This week’s look at what ads rock and what should be sent to the recycle bin
Advertising has to be entertaining, but not just entertaining. Advertising is effective when we’re given good reasons to buy what you’re selling.
Rock
The Sunsilk commercial is a gem. It features a cute blonde and appropriately dinky guy who find a gaping hole in the place of their bathroom wall (and mirror). Shock leads to curiosity, and in a snap, something seems to be developing between these two. Instead of a mere mirror, the two give advice on the other’s appearance, specifically hairstyles.
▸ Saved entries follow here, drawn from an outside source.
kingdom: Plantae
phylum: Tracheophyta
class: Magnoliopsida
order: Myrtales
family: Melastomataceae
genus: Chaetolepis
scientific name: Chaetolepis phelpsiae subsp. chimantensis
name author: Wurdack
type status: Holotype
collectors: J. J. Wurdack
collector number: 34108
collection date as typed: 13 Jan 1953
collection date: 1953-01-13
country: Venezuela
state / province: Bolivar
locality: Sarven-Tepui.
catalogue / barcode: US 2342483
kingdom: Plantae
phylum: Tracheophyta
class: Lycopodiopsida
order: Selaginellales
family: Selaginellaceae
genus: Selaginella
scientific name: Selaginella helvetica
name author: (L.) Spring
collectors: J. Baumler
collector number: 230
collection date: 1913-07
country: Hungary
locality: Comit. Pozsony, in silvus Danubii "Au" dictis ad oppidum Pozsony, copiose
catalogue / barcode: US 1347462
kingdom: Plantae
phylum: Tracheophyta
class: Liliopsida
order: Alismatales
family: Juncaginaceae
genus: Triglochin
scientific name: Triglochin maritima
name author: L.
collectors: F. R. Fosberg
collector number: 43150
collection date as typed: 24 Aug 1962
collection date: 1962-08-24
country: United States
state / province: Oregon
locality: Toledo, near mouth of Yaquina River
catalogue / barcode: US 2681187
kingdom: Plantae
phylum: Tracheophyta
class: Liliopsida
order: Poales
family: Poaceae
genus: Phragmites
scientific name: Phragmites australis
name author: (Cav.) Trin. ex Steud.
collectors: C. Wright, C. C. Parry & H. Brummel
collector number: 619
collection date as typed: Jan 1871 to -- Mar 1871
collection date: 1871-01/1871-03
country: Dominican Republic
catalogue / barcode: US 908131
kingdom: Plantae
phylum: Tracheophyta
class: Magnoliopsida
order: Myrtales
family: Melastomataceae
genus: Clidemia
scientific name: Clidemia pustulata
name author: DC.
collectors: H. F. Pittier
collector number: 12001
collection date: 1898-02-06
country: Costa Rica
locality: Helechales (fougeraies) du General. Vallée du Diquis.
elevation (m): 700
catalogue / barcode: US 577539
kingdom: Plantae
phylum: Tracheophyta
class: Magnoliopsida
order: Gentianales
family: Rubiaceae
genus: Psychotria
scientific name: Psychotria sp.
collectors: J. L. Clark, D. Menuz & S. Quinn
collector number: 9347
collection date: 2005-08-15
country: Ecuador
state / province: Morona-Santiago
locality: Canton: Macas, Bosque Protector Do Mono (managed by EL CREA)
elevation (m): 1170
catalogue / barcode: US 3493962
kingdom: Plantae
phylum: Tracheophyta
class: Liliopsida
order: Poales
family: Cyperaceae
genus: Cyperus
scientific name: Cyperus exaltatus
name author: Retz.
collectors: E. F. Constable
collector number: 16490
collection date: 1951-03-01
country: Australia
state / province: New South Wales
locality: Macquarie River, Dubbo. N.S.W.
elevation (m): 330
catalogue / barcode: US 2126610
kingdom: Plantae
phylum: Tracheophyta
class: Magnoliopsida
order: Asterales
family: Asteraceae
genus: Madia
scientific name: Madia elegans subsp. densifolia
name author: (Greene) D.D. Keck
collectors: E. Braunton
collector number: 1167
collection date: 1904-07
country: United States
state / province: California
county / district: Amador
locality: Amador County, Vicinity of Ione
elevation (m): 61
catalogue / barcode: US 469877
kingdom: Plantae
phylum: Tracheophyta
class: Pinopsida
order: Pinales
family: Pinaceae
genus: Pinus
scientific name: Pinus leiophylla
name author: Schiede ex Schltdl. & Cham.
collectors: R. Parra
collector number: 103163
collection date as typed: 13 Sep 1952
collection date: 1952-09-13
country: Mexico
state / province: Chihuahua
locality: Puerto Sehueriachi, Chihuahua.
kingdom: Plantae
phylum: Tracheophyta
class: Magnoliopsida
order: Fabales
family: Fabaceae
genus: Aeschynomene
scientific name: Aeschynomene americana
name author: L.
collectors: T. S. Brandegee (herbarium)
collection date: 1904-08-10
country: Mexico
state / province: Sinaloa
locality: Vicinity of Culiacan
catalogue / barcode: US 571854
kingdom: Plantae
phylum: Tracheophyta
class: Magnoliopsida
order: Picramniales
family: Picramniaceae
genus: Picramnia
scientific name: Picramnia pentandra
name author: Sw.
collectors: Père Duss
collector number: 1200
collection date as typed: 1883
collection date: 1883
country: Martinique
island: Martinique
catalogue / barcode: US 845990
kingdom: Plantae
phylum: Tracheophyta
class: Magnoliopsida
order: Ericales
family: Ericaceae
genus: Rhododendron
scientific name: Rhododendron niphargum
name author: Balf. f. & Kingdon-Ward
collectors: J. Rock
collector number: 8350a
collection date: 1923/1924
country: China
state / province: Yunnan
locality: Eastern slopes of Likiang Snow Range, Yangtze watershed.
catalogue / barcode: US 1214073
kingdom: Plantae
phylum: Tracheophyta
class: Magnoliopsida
It’s a clever commercial, it’s fun and it’s rewatchable.
Huh?
Tell better stories. This is for a car ad (Nissan I think), and in theory, a 4x4 ad with this message ought to work. My father often goes to Botswana and I think the all important moment is the hour or two after he arrives back when we hear about how close he was to a lion or elephant. So why on Earth are two brats in the ad? Are you supposed to buy a 4x4 to impress your kids? Really! Something tells me that the person who conceived the ad is not a parent. The most annoying thing about driving long distance (and especially in the bush) is having young kids with you. To remind potential buyers of this is just plain dumb. Come on guys; write ads that make a bit more sense.
Rubbish
I’ve seen two variations on the same theme. Basically we’re given the price of blood (or champagne) and then, relative to that we’re given the price of ink, and referred to a Nashua printer. Sorry, it doesn’t work. It’s too much of a leap. Blood and wine just don’t flow in the direction of a laser printer.
Good advertising requires at least a little bit of intelligence. People with money aren’t dumb, so take a little time before preaching to the converted.